Regardez d’abord autour de vous
À remarquer
- Élargissement de la rue
- Figures métalliques
- Tables des établissements
L’histoire du lieu
Calle del Pozo a débouché sur une petite place qui ne figurait pas dans le plan initial de Getsemaní. Elle est née d’un élargissement de la rue autour d’un puits collectif. Carthagène fut construite sans rivière et, pendant trois siècles, dépendit de l’eau de pluie recueillie dans des citernes et de l’eau des forages. À l’époque coloniale, les fonctionnaires de la ville firent creuser ici un puits pour les habitants du quartier.

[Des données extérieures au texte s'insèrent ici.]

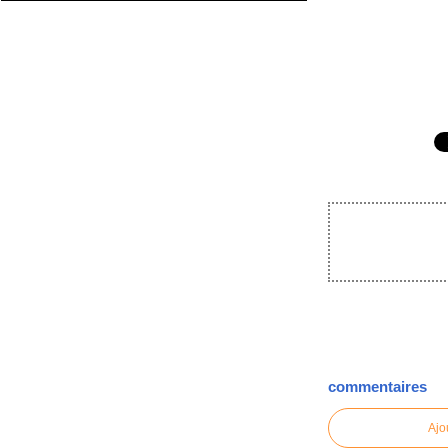
commentaires
Ajo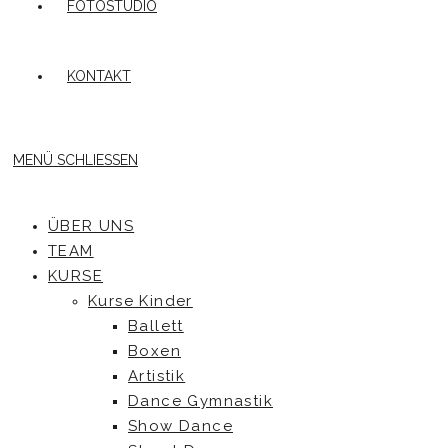
FOTOSTUDIO
KONTAKT
MENÜ
SCHLIESSEN
ÜBER UNS
TEAM
KURSE
Kurse Kinder
Ballett
Boxen
Artistik
Dance Gymnastik
Show Dance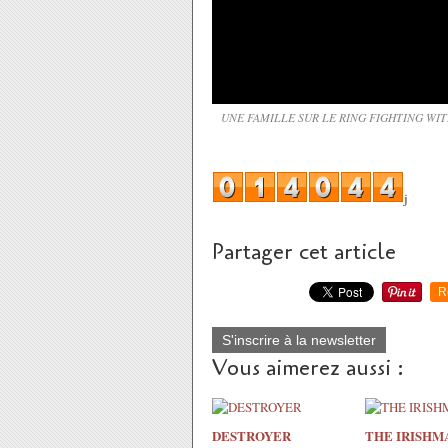
UNE FAMILLE SUR LE RING FIGHTING WITH M
j
Partager cet article
R
S'inscrire à la newsletter
Vous aimerez aussi :
DESTROYER
THE IRISHM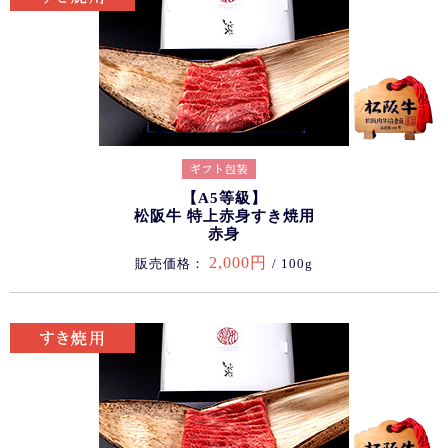
【A5等級】
松阪牛 特上赤身すき焼用
赤身
2,000円
販売価格：
/ 100g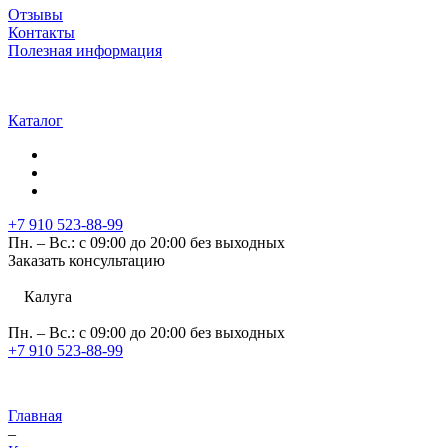
Отзывы
Контакты
Полезная информация
Каталог
+7 910 523-88-99
Пн. – Вс.: с 09:00 до 20:00 без выходных
Заказать консультацию
Калуга
Пн. – Вс.: с 09:00 до 20:00 без выходных
+7 910 523-88-99
Главная
–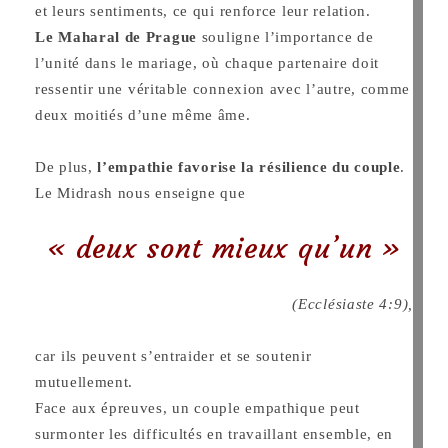
et leurs sentiments, ce qui renforce leur relation.
Le Maharal de Prague
souligne l’importance de
l’unité dans le mariage, où chaque partenaire doit
ressentir une véritable connexion avec l’autre, comme
deux moitiés d’une même âme.
De plus,
l’empathie favorise la résilience du couple
.
Le Midrash nous enseigne que
« deux sont mieux qu’un »
(Ecclésiaste 4:9),
car ils peuvent s’entraider et se soutenir
mutuellement.
Face aux épreuves, un couple empathique peut
surmonter les difficultés en travaillant ensemble, en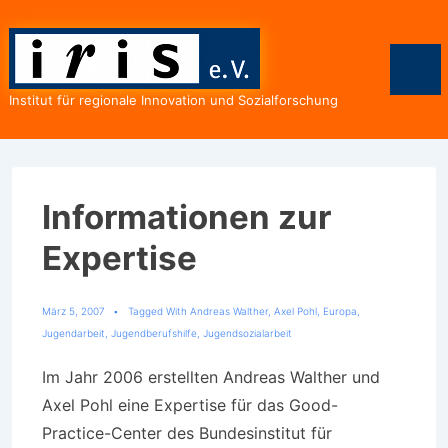
↓
Zum
Inhalt
Men
Institut für regionale Innovation und Sozialforschung
Informationen zur
Expertise
März 5, 2007
Tagged With
Andreas Walther
,
Axel Pohl
,
Europa
,
Jugendarbeit
,
Jugendberufshilfe
,
Jugendsozialarbeit
Im Jahr 2006 erstellten Andreas Walther und
Axel Pohl eine Expertise für das Good-
Practice-Center des Bundesinstitut für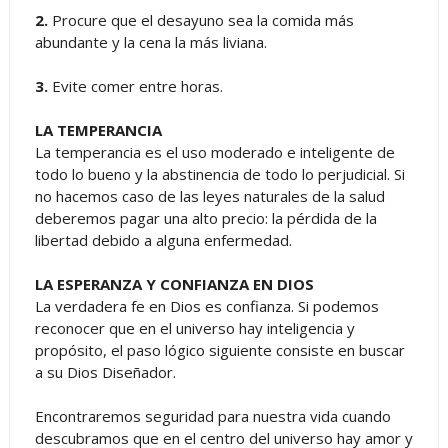
2.
Procure que el desayuno sea la comida más
abundante y la cena la más liviana.
3.
Evite comer entre horas.
LA TEMPERANCIA
La temperancia es el uso moderado e inteligente de
todo lo bueno y la abstinencia de todo lo perjudicial. Si
no hacemos caso de las leyes naturales de la salud
deberemos pagar una alto precio: la pérdida de la
libertad debido a alguna enfermedad.
LA ESPERANZA Y CONFIANZA EN DIOS
La verdadera fe en Dios es confianza. Si podemos
reconocer que en el universo hay inteligencia y
propósito, el paso lógico siguiente consiste en buscar
a su Dios Diseñador.
Encontraremos seguridad para nuestra vida cuando
descubramos que en el centro del universo hay amor y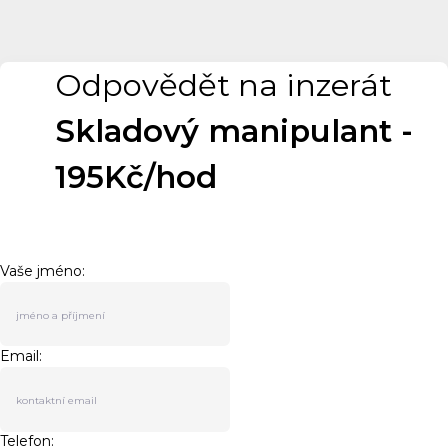
Odpovědět na inzerát
Skladový manipulant -
195Kč/hod
Vaše jméno:
Email:
Telefon: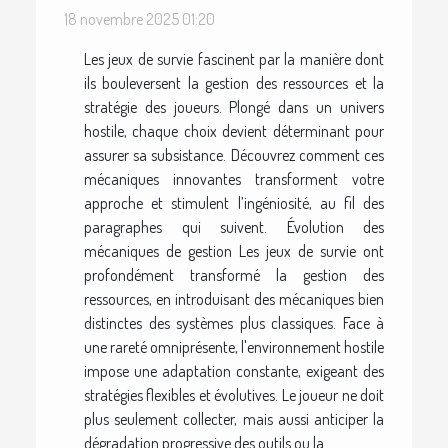
18 novembre 2025 01:20
Les jeux de survie fascinent par la manière dont
ils bouleversent la gestion des ressources et la
stratégie des joueurs. Plongé dans un univers
hostile, chaque choix devient déterminant pour
assurer sa subsistance. Découvrez comment ces
mécaniques innovantes transforment votre
approche et stimulent l’ingéniosité, au fil des
paragraphes qui suivent. Évolution des
mécaniques de gestion Les jeux de survie ont
profondément transformé la gestion des
ressources, en introduisant des mécaniques bien
distinctes des systèmes plus classiques. Face à
une rareté omniprésente, l'environnement hostile
impose une adaptation constante, exigeant des
stratégies flexibles et évolutives. Le joueur ne doit
plus seulement collecter, mais aussi anticiper la
dégradation progressive des outils ou la...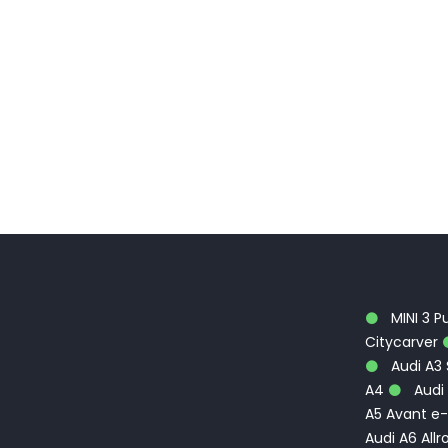
MINI 3 P
Citycarver
Audi A3
A4
Audi 
A5 Avant e-
Audi A6 Allr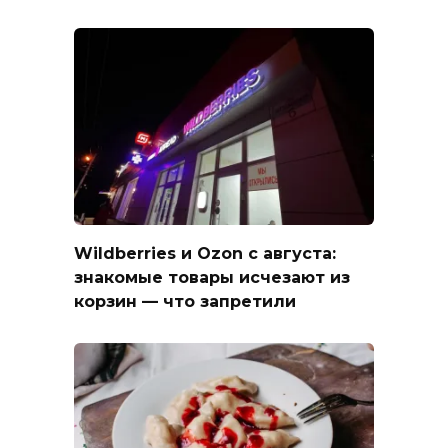
Wildberries и Ozon с августа:
знакомые товары исчезают из
корзин — что запретили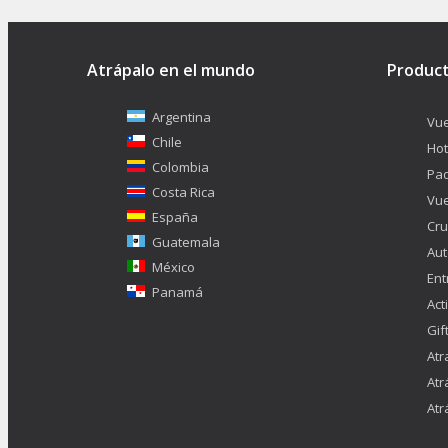
Atrápalo en el mundo
Produc
Argentina
Vue
Chile
Hot
Colombia
Pa
Costa Rica
Vue
España
Cru
Guatemala
Aut
México
Ent
Panamá
Act
Gif
Atr
Atr
Atr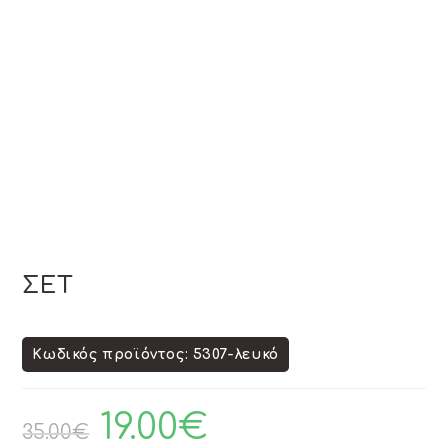
ΣΕΤ
Κωδικός προϊόντος: 5307-λευκό
19.00
€
35.00
€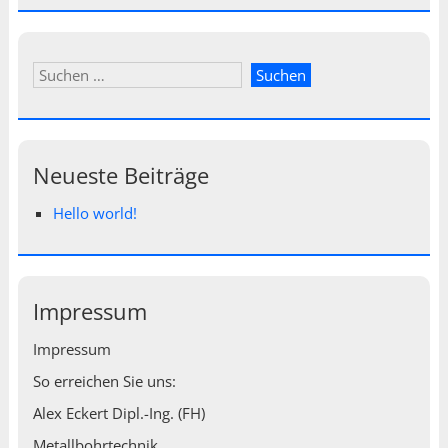
Neueste Beiträge
Hello world!
Impressum
Impressum
So erreichen Sie uns:
Alex Eckert Dipl.-Ing. (FH)
Metallbohrtechnik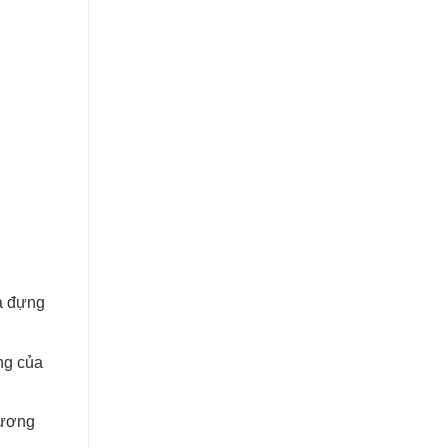
iả đựng
ng của
hương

On ne pouvait pas en boire. À Getsemaní, on appelait cette eau saumâtre « grasse » : elle servait à laver les sols et les chevaux, à arroser les plantes et aux travaux quotidiens. C’est pourquoi les personnes qui entretenaient les maisons, les cours et les écuries venaient ici encore et encore. Leurs activités dépendaient de l’eau que les riches propriétaires pouvaient conserver dans leurs propres citernes, tandis que les voisins la prenaient au puits collectif. Ainsi, ce point d’eau détermina à la fois la forme de ce lieu et son nom : « pozo » signifie « puits » en espagnol.
Jusqu’à la fin de mille huit cent soixante-quatre, le puits continua d’être utilisé. Puis les autorités locales ordonnèrent de le combler. Un ancien répertoire municipal explique cette décision par les « désordres et les actes impudiques » de personnes que son auteur appelle avec mépris la populace du quartier. Il ne mentionne aucun incident précis, aucun nom d’accusé ni aucun procès. Une conséquence est certaine : les habitants perdirent leur source d’eau collective pour les travaux domestiques.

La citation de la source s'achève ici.